CLAW publishes its Eighteenth Volume with USC Press

Ambiguous Anniversary:  The Bicentennial of the International Slave Trade Bans

Edited by David T. Gleeson and Simon Lewis

An examination of the 1808 international slave trade ban and its impact on the American South and
Atlantic World

In March 1807, within a few weeks of each other, both the United States and the United Kingdom passed laws banning the international slave trade. Two hundred years later, Great Britain, an instigator of the slave trade and the chief source of slaves sold into continental North America, was awash nationwide in commemorations of the ban. By contrast the bicentennial
of the ban received almost no attention in the United States. Ambiguous Anniversary aims to remedy that omission and to explain the discrepancy between the two commemorative responses. Edited by David T. Gleeson and Simon Lewis, this volume examines the impact that closing the international slave trade in 1808 had on Southern American economics, politics,
and society.

Recasting the history of slavery in the early Republic and the memory of slavery and abolition in
American culture, the foreword, introduction, and ten essays in this volume present a complex picture of an important but partial step in America’s long struggle toward the ambitious but ambiguous goal of liberty and justice for all.

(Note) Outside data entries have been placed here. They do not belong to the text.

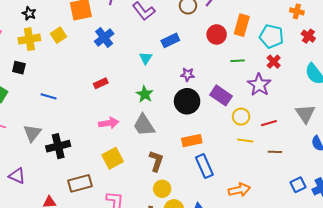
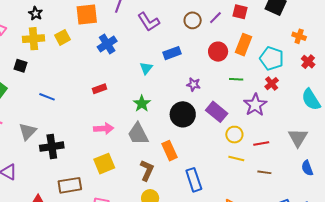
purple star: (188, 74) -> (193, 85), moved
orange rectangle: (192, 141) -> (169, 151), moved, turned 72

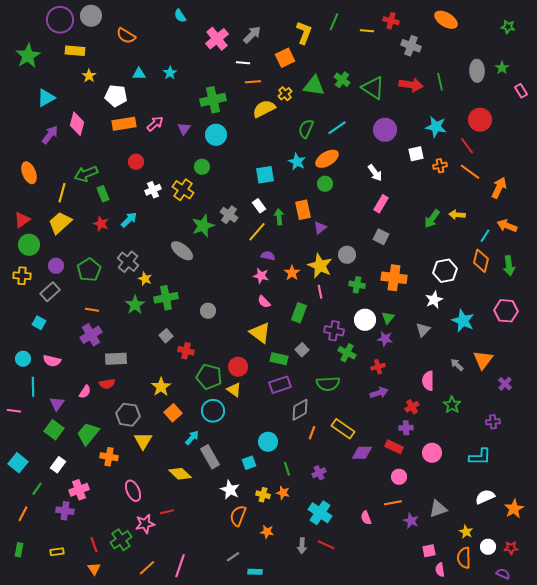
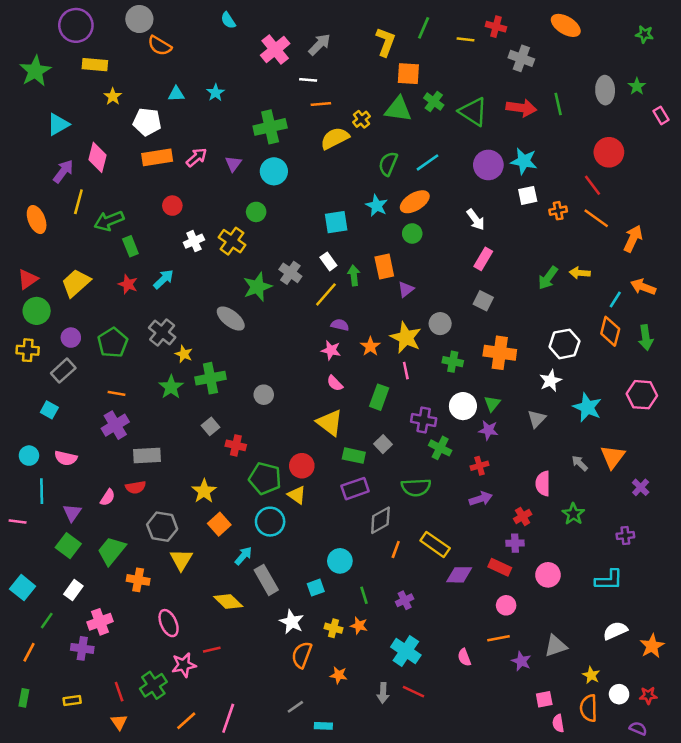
gray circle: (91, 16) -> (139, 19), moved
orange square: (285, 58) -> (408, 74), moved, turned 30
cyan star: (436, 127) -> (524, 161), moved
yellow line: (62, 193) -> (78, 202), moved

A native of Ireland, David T. Gleeson is a reader in history in the School of Arts and Social Sciences at Northumbria University in Newcastle upon Tyne and a former director of the College of Charleston’s Carolina Lowcountry and Atlantic World program. He is the editor of The Irish in the Atlantic World.

Simon Lewis is a professor of world literature at the College of Charleston, where he is also an associate director of the Carolina Lowcountry and Atlantic World program. Lewis is the author ofWhite Women Writers and Their African Invention and British and African Literature in Transnational Context.